A minimal controls.yaml entry looks like this — one entry per control objective:

# controls.yaml — checked into the compliance Git repository
controls:
  - id: CC6.6
    framework: SOC2-2022
    title: "Logical access is removed within 24 hours of termination"
    type: detective
    owner: identity-team
    implementation: |
      SCIM sync between Workday and Okta. Okta deactivates account
      on offboarding webhook. Federated to AWS & GCP via SAML.
    evidence:
      - description: "Okta system log export — deactivation events"
        bucket: s3://evidence/soc2/cc6.6/
        schedule: monthly
        last_generated: "2025-05-01"
        query_file: queries/cc6_6_okta_deactivations.sql
      - description: "Monthly inactive user report"
        bucket: s3://evidence/soc2/cc6.6/
        schedule: monthly
        last_generated: "2025-05-01"
    last_reviewed: "2025-05-15"
    review_owner: platform-security-eng
    status: passing

  - id: CC6.1-S3
    framework: SOC2-2022
    title: "No S3 bucket exposes objects publicly"
    type: preventive
    owner: platform-team
    implementation: |
      AWS Config rule S3_BUCKET_PUBLIC_ACCESS_PROHIBITED enforced.
      SCPs block s3:PutBucketPublicAccessBlock with false values.
    evidence:
      - description: "Athena query — no public buckets in quarter"
        bucket: s3://evidence/soc2/cc6.1/
        schedule: quarterly
        last_generated: "2025-04-01"
        query_file: queries/cc6_1_no_public_s3.sql
    last_reviewed: "2025-04-15"
    review_owner: platform-security-eng
    status: passing

This registry, automated evidence generation scripts in queries/, and a CI job that validates last_generated dates are within the required window together form the operational foundation of a continuously-compliant system. When the auditor arrives, you run a script, not a fire drill.

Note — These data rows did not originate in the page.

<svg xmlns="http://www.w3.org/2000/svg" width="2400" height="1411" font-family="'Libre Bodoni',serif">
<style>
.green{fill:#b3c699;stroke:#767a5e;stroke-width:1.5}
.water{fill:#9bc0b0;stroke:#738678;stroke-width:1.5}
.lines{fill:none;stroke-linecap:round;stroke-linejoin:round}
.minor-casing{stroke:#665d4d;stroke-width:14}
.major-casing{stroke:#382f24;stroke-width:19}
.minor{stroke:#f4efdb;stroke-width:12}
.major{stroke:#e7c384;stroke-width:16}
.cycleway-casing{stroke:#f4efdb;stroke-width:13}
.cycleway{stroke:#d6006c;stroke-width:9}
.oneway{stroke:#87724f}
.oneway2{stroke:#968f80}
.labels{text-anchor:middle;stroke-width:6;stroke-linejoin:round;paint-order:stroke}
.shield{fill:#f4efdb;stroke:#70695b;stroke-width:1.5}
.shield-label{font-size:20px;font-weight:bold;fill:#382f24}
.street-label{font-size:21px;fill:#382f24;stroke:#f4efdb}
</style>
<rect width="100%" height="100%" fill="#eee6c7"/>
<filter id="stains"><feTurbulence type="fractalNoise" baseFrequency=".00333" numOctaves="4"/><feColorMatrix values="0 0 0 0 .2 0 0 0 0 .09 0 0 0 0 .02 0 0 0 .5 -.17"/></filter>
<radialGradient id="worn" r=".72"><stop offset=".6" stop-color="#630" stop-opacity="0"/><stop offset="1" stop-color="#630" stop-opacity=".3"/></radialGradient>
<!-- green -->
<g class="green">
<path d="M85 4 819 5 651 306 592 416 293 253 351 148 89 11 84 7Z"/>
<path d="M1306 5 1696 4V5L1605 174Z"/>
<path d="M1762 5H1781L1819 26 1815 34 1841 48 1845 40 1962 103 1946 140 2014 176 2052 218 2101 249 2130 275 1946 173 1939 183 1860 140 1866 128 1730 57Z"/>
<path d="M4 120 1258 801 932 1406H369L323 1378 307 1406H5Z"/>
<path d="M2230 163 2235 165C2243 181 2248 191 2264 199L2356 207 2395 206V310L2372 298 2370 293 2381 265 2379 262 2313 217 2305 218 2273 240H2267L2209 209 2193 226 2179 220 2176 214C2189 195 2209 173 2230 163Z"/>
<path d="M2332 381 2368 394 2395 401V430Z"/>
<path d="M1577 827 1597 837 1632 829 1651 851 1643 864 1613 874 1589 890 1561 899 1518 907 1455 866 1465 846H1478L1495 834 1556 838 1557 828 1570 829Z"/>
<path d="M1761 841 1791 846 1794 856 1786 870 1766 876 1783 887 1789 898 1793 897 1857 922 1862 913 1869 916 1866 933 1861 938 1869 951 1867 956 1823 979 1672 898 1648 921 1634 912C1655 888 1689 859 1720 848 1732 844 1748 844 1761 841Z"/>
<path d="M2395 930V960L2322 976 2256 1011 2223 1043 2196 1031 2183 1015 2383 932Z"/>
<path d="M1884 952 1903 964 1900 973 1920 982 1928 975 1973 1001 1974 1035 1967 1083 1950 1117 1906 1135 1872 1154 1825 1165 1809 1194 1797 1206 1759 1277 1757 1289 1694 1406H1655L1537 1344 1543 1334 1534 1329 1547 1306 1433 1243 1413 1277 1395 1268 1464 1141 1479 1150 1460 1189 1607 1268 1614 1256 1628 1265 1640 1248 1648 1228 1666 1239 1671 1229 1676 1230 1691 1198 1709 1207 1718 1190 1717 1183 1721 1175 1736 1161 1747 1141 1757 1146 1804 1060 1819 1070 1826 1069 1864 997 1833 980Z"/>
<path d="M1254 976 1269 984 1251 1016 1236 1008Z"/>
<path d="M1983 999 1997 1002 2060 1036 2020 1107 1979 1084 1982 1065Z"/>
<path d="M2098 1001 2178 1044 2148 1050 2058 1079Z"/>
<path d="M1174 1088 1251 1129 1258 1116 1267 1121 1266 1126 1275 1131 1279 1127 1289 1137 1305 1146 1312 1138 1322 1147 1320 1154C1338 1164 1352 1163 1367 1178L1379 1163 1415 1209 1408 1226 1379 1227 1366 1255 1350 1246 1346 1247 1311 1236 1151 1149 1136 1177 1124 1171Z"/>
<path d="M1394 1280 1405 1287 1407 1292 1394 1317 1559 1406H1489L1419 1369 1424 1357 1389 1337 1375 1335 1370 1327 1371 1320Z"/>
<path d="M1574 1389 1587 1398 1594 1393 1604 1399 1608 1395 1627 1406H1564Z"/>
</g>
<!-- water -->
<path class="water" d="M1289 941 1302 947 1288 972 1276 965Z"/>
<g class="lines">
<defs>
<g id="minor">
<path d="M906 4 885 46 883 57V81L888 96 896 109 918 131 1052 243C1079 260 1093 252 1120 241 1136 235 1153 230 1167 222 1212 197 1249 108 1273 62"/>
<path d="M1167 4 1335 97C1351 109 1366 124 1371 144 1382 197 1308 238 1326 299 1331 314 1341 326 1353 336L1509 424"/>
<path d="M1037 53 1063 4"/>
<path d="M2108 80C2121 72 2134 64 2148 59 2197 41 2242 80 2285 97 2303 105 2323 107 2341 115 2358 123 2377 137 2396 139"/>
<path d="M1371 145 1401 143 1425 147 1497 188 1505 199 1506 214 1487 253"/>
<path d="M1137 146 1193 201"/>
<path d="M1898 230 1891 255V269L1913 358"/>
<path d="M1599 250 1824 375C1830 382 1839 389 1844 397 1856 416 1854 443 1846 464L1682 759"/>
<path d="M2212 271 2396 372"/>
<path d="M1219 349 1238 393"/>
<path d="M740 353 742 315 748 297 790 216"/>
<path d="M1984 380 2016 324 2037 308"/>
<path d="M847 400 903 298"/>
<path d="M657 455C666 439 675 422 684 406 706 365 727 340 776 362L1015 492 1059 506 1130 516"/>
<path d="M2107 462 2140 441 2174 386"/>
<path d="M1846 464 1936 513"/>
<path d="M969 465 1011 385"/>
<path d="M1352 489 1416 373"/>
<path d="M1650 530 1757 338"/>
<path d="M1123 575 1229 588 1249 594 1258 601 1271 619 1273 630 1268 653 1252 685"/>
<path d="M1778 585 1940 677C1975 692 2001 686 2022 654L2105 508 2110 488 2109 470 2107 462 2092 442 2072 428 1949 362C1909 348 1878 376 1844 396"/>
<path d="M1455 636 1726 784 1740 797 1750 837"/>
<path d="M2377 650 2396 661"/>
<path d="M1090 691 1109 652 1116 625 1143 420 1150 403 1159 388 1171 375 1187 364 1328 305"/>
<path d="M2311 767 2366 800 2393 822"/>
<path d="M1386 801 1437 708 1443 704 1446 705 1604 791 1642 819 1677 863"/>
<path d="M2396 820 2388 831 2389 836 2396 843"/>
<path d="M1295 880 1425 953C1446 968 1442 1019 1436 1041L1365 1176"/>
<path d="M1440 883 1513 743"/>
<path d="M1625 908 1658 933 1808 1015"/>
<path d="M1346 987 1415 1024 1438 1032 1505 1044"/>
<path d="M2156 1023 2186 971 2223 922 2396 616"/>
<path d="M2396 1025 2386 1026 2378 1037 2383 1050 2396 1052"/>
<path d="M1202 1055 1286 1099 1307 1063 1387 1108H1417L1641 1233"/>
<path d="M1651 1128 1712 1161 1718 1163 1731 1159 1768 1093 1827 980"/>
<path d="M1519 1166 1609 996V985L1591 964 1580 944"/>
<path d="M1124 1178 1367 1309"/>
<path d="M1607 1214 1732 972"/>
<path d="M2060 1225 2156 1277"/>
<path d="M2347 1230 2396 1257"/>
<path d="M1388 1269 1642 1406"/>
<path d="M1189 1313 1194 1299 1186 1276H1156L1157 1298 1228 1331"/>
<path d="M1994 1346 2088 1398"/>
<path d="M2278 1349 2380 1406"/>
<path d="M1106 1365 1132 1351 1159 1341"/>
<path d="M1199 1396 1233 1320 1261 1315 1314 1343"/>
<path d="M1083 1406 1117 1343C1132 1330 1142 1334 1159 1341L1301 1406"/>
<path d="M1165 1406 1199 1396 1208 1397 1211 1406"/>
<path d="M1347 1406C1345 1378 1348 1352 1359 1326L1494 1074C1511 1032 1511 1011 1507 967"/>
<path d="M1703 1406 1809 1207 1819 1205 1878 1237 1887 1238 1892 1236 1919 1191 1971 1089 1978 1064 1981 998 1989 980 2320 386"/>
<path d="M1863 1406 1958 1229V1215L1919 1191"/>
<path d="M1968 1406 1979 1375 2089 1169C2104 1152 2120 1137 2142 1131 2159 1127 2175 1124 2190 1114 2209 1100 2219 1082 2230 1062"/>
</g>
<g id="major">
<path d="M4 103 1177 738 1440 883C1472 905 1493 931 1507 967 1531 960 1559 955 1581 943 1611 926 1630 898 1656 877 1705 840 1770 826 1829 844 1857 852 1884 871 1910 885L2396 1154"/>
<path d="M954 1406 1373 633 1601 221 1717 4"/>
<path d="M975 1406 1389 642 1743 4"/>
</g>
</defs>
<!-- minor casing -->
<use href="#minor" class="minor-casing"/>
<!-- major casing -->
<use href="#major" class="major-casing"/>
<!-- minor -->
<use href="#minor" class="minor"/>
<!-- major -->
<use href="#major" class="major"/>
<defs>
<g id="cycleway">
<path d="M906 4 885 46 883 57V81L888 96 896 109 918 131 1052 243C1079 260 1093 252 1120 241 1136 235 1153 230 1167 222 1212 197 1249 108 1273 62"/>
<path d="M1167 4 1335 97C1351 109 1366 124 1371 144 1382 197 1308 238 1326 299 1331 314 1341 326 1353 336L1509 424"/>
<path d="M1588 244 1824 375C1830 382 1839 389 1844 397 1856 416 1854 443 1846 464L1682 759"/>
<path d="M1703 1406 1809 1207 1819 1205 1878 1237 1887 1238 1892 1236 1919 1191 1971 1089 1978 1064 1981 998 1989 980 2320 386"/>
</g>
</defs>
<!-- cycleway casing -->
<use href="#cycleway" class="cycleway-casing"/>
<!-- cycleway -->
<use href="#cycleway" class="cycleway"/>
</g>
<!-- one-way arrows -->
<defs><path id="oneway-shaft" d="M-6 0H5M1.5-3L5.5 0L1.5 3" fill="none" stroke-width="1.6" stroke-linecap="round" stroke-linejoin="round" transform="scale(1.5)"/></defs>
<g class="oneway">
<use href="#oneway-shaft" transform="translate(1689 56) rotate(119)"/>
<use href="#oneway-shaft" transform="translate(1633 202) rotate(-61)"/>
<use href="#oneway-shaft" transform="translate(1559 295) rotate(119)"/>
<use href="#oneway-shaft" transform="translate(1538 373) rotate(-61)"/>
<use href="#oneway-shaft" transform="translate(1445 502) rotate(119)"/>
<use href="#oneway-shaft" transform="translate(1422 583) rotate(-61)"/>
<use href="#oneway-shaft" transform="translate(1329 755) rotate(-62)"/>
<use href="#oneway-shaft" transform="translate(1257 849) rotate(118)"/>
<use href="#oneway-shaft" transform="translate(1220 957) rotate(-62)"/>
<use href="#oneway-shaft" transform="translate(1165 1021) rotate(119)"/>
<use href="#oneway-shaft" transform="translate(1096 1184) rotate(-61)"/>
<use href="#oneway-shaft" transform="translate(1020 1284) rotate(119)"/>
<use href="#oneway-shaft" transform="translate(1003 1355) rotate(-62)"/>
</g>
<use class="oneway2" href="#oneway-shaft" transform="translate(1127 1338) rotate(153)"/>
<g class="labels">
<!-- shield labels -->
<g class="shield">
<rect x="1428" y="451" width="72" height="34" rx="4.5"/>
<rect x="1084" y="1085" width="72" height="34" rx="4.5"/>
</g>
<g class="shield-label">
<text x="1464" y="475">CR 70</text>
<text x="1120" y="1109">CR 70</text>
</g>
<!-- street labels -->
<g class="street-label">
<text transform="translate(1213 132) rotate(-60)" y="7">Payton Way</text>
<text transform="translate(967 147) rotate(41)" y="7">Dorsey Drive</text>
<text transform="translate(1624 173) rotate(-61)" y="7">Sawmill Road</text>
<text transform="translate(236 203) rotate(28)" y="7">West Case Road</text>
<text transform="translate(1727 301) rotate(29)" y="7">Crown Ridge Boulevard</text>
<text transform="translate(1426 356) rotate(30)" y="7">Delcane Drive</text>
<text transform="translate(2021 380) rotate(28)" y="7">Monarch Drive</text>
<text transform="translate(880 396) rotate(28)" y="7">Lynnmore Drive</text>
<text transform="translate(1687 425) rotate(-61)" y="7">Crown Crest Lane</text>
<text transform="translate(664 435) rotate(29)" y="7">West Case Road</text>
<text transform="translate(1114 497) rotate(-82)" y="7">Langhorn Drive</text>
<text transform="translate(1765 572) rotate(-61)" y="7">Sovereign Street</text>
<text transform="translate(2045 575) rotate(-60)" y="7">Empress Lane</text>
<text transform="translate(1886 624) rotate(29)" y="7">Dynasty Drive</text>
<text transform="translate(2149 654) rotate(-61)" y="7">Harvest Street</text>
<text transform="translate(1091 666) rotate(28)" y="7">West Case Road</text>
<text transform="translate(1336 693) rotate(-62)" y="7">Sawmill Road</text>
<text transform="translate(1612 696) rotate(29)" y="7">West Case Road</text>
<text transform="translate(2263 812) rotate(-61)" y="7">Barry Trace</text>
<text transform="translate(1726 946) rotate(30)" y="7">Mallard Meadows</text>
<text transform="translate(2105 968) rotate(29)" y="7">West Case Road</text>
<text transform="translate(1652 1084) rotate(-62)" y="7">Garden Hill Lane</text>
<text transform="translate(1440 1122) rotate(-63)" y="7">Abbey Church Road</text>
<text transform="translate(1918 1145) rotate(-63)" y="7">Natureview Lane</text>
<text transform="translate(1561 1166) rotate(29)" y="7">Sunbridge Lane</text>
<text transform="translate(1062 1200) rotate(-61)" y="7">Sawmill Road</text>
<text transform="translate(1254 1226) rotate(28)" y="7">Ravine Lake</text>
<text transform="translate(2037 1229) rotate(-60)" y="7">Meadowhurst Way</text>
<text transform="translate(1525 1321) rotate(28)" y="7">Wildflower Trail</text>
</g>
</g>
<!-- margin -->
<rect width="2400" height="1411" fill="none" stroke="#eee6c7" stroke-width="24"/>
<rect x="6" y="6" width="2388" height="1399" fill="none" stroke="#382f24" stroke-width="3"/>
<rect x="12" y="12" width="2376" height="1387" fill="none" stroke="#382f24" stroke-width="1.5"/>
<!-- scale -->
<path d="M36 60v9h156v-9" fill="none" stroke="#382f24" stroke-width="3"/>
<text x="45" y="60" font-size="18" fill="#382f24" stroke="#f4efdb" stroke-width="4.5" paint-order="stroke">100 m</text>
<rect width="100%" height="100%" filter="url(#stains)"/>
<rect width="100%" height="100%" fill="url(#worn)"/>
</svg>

GRC Tooling vs. Git-Native Approach: Enterprise GRC (Governance, Risk, and Compliance) platforms such as Drata, Vanta, and Secureframe automate much of this evidence collection for common SaaS integrations (AWS, GitHub, Okta, Google Workspace). They are worth evaluating for SOC 2. However, for custom infrastructure controls — especially Kubernetes, custom Terraform, or non-standard tooling — you will always need the skills taught here: defining control objectives precisely, identifying evidence sources, and writing queries that produce irrefutable artifacts. GRC tools complement but do not replace engineering judgment.